##### Material shown

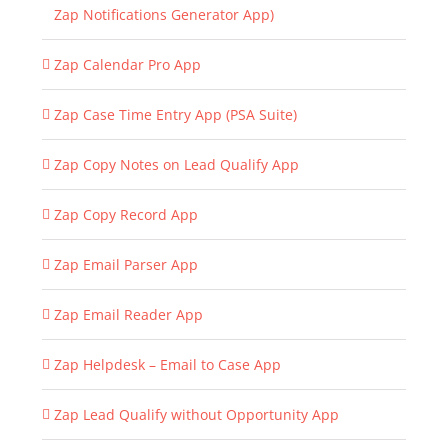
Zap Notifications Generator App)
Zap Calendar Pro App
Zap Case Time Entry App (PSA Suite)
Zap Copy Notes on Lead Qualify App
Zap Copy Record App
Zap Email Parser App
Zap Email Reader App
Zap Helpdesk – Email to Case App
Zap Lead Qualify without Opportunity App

##########
##### Material shown

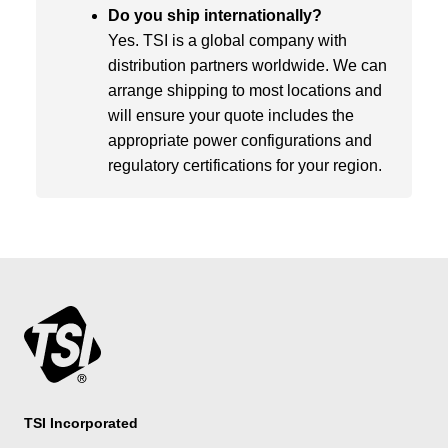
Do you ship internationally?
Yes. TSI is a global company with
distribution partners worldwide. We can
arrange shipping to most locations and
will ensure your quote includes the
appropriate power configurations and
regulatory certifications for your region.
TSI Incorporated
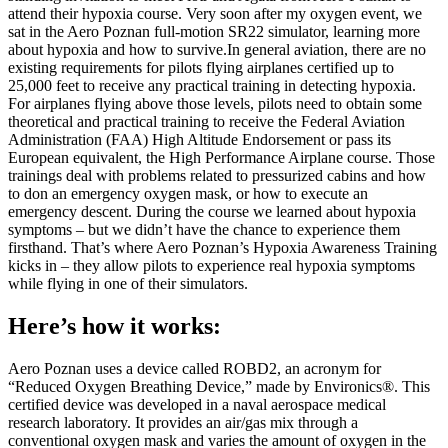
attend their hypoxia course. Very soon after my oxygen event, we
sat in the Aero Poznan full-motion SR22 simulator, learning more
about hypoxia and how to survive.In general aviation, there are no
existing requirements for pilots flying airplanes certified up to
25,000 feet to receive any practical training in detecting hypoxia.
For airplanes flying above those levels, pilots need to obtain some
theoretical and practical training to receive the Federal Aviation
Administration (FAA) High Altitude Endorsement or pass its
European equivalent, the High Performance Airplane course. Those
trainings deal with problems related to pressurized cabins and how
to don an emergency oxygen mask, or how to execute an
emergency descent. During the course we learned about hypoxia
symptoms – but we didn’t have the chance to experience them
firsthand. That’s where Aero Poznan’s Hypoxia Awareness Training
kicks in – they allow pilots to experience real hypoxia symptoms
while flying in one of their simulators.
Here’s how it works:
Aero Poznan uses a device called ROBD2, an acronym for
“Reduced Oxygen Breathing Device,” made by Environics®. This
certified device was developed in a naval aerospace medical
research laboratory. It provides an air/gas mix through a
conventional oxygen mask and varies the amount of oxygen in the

##########

■ Directions: Turn the lines in the material above, from the line containing "Zap Notifications Generator App)" up to and including the line containing "Zap Lead Qualify without Opportunity App", into a numbered list, omitting any blank lines.

■ Reply to the task:
1. Zap Notifications Generator App)
2. Zap Calendar Pro App
3. Zap Case Time Entry App (PSA Suite)
4. Zap Copy Notes on Lead Qualify App
5. Zap Copy Record App
6. Zap Email Parser App
7. Zap Email Reader App
8. Zap Helpdesk – Email to Case App
9. Zap Lead Qualify without Opportunity App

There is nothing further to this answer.